### MATERIAL FOR THIS TASK
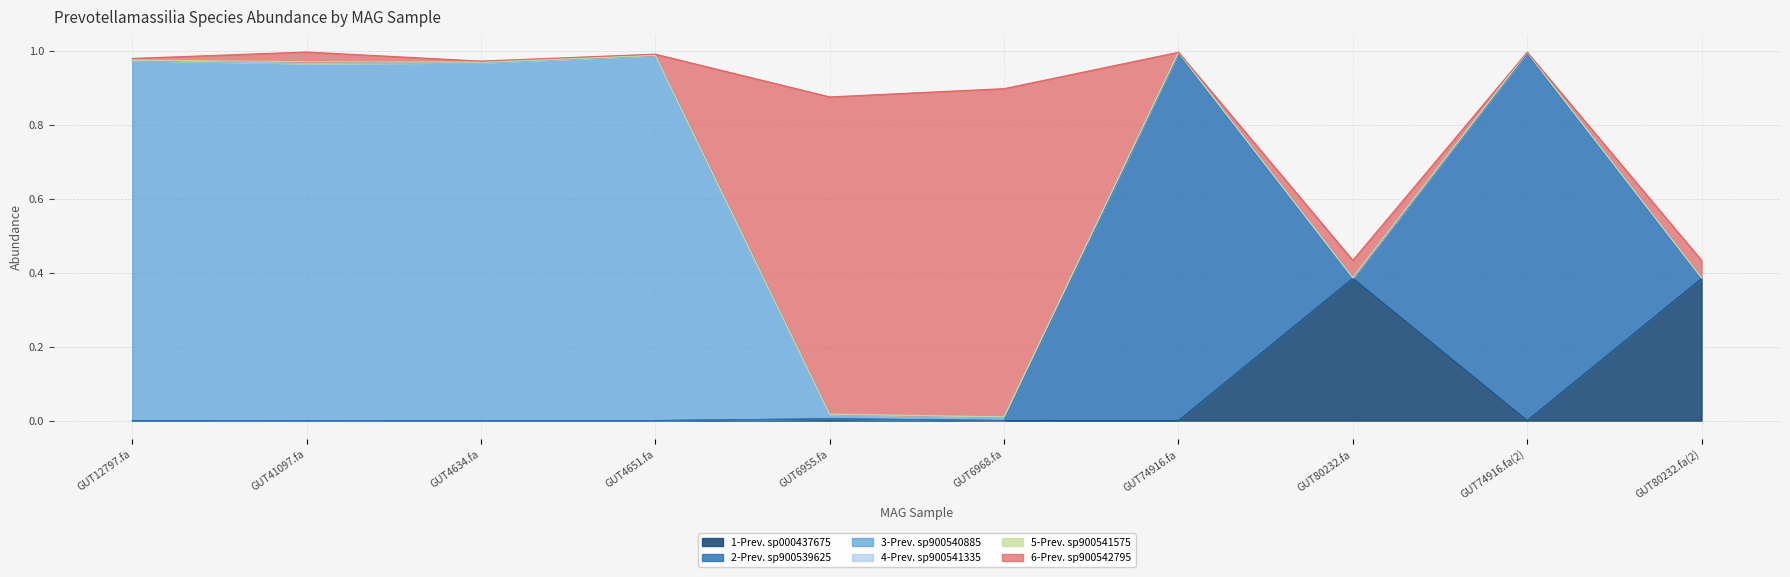

Does the chart display data point markers on the line(s)?

No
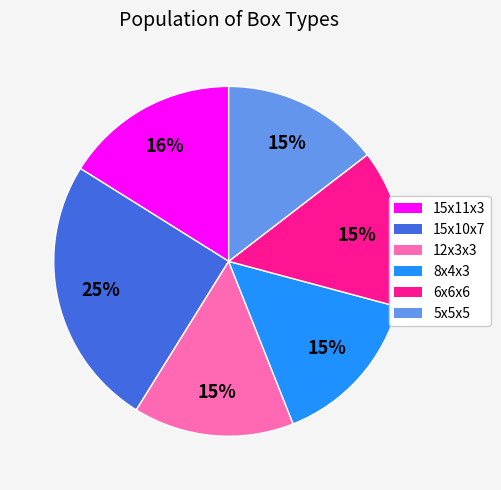

Between 15x11x3 and 6x6x6, which is larger?

15x11x3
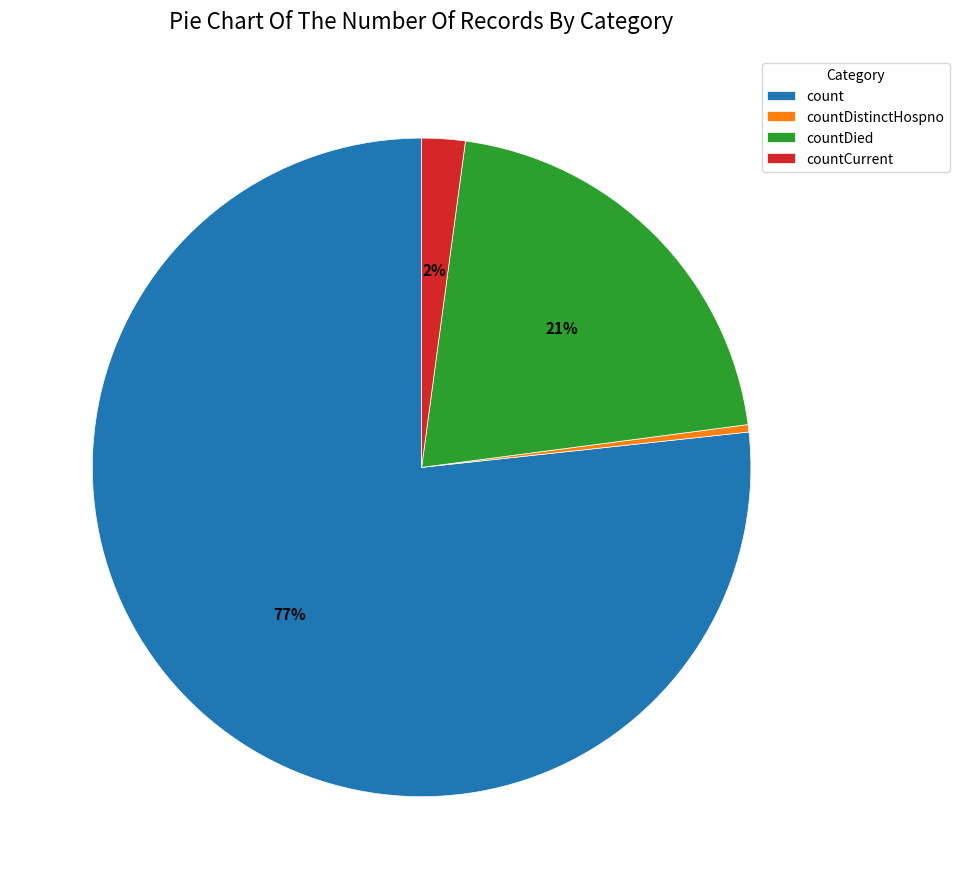

Which slice is the largest?

count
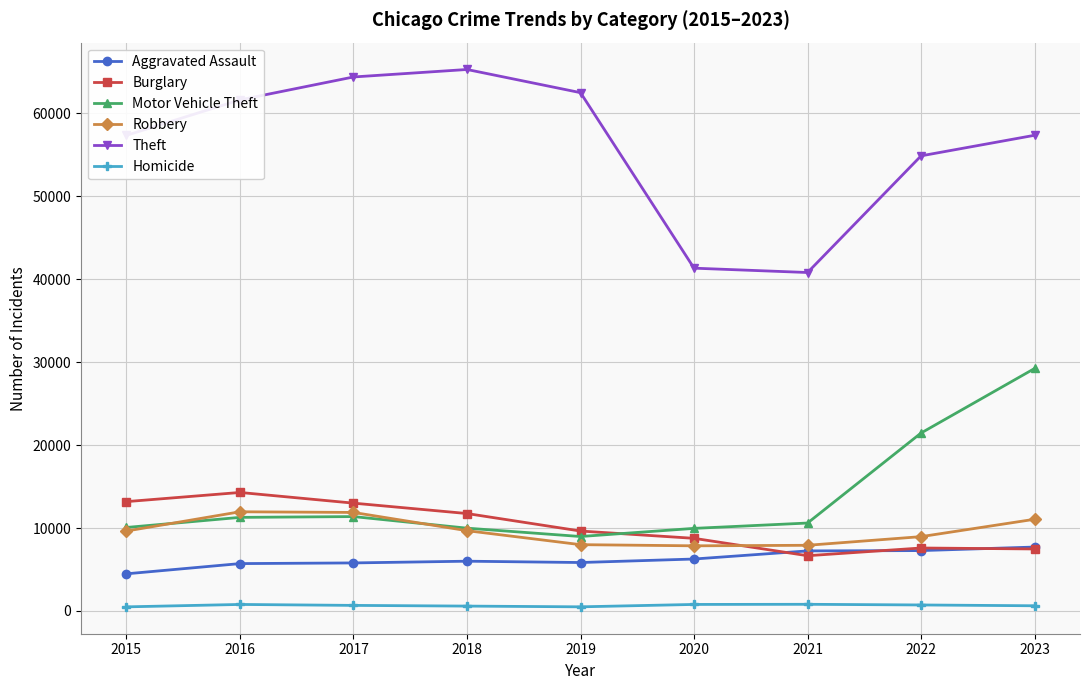

What is the lowest value of the Theft series?

40809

### WHAT YOU NEED TO DO
Can you update all the records above by changing "lowest" to "minimum" and keeping everything else the same? Leave the pictures out of your answer.

### SOLUTION TO THIS EXERCISE
Does the chart display data point markers on the line(s)?

No

Between 15x11x3 and 6x6x6, which is larger?

15x11x3

Which slice is the largest?

count

What is the minimum value of the Theft series?

40809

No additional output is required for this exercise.